• [Assignment]:
From the data below, retype exactly the lines starting with the one that contains "Board index" and ending with the one that contains "ANDREW GIRDWOOD", both included.

+++ Material for the task +++

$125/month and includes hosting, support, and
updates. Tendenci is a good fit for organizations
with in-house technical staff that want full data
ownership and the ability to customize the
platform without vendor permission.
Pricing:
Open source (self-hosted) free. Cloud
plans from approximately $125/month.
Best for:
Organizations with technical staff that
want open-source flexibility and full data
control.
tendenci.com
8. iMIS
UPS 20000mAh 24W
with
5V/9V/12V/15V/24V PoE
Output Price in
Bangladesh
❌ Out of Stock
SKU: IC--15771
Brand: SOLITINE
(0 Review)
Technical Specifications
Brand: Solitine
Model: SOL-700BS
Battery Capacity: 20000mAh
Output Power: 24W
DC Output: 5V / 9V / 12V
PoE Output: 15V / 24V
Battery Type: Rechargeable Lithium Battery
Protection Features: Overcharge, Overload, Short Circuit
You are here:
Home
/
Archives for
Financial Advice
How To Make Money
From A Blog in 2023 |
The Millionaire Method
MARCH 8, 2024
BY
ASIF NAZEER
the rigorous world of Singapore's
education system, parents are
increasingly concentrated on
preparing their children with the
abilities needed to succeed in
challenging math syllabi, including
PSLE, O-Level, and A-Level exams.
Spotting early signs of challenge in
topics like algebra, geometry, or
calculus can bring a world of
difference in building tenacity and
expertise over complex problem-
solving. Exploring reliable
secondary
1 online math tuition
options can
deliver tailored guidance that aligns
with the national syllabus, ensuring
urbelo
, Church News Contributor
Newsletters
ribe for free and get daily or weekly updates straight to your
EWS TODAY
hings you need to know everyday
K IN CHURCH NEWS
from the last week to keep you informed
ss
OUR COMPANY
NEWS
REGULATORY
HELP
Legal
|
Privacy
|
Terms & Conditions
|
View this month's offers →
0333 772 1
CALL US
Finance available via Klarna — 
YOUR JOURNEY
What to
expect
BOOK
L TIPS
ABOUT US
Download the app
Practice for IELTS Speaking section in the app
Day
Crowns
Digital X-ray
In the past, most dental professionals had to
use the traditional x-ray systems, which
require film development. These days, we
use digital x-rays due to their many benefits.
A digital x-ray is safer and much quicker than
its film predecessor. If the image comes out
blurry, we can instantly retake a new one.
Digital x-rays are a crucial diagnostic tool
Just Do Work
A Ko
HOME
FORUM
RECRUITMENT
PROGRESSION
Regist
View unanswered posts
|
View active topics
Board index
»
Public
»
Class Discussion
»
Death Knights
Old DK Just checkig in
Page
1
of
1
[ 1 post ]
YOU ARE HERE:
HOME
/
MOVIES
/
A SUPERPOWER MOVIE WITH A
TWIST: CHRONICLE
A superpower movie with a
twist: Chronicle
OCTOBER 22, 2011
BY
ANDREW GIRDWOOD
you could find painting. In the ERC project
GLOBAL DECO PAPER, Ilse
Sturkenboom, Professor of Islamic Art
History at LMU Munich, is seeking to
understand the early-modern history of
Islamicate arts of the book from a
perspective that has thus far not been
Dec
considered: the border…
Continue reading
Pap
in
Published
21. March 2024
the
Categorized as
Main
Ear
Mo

+++

• [Exercise output]:
Board index
»
Public
»
Class Discussion
»
Death Knights
Old DK Just checkig in
Page
1
of
1
[ 1 post ]
YOU ARE HERE:
HOME
/
MOVIES
/
A SUPERPOWER MOVIE WITH A
TWIST: CHRONICLE
A superpower movie with a
twist: Chronicle
OCTOBER 22, 2011
BY
ANDREW GIRDWOOD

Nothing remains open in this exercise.